Supplied records ▸
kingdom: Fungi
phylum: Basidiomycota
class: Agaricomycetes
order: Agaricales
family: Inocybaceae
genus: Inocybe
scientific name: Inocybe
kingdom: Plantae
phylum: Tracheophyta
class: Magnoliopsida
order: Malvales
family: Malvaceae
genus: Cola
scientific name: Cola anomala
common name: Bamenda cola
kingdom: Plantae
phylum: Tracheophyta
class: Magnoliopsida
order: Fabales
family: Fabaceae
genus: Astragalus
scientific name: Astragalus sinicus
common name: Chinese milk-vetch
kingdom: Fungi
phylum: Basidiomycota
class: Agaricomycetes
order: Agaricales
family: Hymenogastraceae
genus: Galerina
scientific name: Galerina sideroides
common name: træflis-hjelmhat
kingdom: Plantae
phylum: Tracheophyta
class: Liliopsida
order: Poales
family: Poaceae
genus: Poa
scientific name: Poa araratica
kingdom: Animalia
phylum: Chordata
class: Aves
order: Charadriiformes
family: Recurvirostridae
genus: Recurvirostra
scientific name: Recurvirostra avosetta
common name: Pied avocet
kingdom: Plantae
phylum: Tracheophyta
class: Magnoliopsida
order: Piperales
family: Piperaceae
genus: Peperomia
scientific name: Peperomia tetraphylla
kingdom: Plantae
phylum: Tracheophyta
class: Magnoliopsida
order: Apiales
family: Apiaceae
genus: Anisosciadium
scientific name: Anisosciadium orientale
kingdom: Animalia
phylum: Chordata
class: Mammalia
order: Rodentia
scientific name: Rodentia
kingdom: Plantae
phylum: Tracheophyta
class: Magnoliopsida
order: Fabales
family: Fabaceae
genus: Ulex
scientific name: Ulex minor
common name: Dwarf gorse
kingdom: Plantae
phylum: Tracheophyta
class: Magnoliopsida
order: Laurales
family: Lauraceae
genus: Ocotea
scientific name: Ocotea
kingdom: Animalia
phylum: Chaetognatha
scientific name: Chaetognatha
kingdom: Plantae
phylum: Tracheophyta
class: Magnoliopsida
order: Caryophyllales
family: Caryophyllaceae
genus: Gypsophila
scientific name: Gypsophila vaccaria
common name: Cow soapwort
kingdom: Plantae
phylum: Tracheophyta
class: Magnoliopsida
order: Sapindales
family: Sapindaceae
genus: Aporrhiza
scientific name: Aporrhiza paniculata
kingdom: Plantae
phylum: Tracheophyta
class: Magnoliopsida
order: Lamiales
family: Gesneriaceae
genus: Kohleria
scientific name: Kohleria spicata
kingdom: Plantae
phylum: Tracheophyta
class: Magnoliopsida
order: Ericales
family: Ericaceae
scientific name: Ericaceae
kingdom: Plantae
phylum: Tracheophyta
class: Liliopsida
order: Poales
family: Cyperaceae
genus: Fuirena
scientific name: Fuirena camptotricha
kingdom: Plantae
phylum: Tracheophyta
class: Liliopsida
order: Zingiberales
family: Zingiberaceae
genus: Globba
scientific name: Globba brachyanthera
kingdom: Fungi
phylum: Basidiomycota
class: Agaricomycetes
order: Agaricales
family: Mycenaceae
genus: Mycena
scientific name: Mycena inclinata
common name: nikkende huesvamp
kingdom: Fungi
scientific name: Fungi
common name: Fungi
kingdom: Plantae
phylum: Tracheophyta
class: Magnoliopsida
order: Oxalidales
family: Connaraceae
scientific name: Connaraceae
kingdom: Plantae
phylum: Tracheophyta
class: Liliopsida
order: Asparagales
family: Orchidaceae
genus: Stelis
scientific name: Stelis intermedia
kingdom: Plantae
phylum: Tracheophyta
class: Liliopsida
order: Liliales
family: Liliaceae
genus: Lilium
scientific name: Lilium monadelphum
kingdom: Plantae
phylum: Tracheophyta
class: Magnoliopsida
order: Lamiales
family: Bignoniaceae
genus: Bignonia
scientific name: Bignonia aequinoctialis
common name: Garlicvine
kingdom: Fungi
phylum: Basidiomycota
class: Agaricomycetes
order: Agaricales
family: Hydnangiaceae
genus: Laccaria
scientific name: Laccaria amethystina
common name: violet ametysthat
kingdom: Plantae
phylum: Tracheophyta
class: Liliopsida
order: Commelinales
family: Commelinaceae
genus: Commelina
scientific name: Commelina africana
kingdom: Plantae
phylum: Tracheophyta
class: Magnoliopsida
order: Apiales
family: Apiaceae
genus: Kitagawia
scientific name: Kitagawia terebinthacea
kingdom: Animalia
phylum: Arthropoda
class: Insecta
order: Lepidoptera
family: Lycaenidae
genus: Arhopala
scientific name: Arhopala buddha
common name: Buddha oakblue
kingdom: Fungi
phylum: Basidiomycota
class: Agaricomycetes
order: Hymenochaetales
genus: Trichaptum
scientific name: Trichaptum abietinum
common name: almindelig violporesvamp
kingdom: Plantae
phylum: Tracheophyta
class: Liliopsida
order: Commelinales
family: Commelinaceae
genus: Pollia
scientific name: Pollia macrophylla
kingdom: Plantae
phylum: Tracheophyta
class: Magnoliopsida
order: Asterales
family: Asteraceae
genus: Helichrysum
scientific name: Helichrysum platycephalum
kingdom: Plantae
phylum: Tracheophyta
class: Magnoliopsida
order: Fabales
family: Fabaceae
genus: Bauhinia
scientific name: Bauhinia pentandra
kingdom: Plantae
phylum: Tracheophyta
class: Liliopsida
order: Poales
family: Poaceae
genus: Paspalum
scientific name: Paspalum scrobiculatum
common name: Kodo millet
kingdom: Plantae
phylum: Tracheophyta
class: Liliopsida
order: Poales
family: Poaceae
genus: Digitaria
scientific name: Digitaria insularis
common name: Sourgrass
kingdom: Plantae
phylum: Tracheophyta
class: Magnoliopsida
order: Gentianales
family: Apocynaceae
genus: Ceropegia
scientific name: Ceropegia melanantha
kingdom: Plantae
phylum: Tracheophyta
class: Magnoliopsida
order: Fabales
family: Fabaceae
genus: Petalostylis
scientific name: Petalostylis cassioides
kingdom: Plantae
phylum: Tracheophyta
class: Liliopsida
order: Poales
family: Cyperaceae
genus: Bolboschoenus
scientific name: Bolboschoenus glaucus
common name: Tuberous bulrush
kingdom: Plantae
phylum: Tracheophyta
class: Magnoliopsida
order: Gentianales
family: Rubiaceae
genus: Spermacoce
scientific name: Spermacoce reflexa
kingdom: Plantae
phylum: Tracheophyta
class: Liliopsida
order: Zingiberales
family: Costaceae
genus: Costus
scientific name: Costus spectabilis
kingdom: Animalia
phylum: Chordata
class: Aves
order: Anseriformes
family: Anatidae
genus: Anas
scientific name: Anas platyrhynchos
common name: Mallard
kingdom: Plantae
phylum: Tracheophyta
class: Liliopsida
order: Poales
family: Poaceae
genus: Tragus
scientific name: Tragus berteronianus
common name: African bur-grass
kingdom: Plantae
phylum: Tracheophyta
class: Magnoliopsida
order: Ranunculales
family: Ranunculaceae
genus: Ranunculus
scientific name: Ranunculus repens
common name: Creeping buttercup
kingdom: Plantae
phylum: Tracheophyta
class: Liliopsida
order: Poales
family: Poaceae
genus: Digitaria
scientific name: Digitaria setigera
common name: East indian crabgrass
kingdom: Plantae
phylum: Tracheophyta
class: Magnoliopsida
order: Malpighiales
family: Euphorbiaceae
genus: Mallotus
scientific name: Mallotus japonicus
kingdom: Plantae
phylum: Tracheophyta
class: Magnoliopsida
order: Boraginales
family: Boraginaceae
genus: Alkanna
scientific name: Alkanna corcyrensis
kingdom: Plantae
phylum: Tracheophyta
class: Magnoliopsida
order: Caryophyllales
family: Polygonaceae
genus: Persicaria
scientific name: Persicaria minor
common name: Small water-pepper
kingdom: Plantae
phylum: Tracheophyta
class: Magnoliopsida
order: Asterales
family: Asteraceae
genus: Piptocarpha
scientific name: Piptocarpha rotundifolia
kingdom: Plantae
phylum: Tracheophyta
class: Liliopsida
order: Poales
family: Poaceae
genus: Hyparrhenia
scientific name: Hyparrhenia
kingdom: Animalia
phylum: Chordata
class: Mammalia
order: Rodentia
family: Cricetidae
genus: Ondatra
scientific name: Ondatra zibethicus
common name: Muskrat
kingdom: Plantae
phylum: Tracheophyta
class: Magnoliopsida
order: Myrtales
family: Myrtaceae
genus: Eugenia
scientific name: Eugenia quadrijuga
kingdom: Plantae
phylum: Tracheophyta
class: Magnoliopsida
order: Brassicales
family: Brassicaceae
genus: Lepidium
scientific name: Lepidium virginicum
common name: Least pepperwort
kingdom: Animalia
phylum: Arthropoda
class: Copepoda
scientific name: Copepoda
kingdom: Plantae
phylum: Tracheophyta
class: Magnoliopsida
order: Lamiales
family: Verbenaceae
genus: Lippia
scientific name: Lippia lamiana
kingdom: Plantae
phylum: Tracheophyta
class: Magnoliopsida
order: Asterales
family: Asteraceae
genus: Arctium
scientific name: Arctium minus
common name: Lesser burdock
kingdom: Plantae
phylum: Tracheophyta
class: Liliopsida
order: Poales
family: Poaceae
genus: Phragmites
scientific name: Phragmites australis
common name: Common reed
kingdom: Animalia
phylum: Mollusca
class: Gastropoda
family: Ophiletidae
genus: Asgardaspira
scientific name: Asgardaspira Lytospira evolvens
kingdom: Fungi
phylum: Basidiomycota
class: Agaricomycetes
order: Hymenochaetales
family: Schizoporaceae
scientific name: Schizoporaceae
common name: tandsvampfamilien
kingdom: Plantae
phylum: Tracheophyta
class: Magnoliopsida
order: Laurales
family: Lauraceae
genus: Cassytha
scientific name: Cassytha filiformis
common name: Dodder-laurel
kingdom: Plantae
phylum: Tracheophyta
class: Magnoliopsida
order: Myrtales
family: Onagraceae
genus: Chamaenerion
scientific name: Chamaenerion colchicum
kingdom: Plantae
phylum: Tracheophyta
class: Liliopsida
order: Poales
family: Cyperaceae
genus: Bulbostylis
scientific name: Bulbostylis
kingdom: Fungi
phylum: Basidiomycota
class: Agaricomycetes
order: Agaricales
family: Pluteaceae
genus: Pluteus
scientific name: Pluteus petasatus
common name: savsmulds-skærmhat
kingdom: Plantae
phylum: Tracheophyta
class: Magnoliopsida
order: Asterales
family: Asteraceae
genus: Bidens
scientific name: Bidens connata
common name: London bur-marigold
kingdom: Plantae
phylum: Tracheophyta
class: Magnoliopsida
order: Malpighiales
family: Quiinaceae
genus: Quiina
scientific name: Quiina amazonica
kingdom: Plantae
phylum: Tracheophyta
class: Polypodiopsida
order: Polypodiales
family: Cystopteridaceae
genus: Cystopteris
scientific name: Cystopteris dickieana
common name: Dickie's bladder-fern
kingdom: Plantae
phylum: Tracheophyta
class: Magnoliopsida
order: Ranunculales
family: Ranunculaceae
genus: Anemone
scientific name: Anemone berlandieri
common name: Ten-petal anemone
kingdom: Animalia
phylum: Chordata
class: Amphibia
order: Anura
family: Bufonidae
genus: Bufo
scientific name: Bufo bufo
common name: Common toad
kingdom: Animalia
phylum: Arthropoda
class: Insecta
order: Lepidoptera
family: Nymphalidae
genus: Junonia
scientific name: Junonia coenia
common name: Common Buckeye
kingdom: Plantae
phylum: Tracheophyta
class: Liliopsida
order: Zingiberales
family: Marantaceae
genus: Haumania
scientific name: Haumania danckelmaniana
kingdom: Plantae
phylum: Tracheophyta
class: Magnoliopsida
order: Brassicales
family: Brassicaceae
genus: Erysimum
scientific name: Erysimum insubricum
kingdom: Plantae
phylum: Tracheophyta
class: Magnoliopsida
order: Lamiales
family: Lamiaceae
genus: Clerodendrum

Aim ▸
Can you print the listing above from its first line through the line containing "genus: Cola", inclusive, copying every line word for word?

Output of the exercise ▸
kingdom: Fungi
phylum: Basidiomycota
class: Agaricomycetes
order: Agaricales
family: Inocybaceae
genus: Inocybe
scientific name: Inocybe
kingdom: Plantae
phylum: Tracheophyta
class: Magnoliopsida
order: Malvales
family: Malvaceae
genus: Cola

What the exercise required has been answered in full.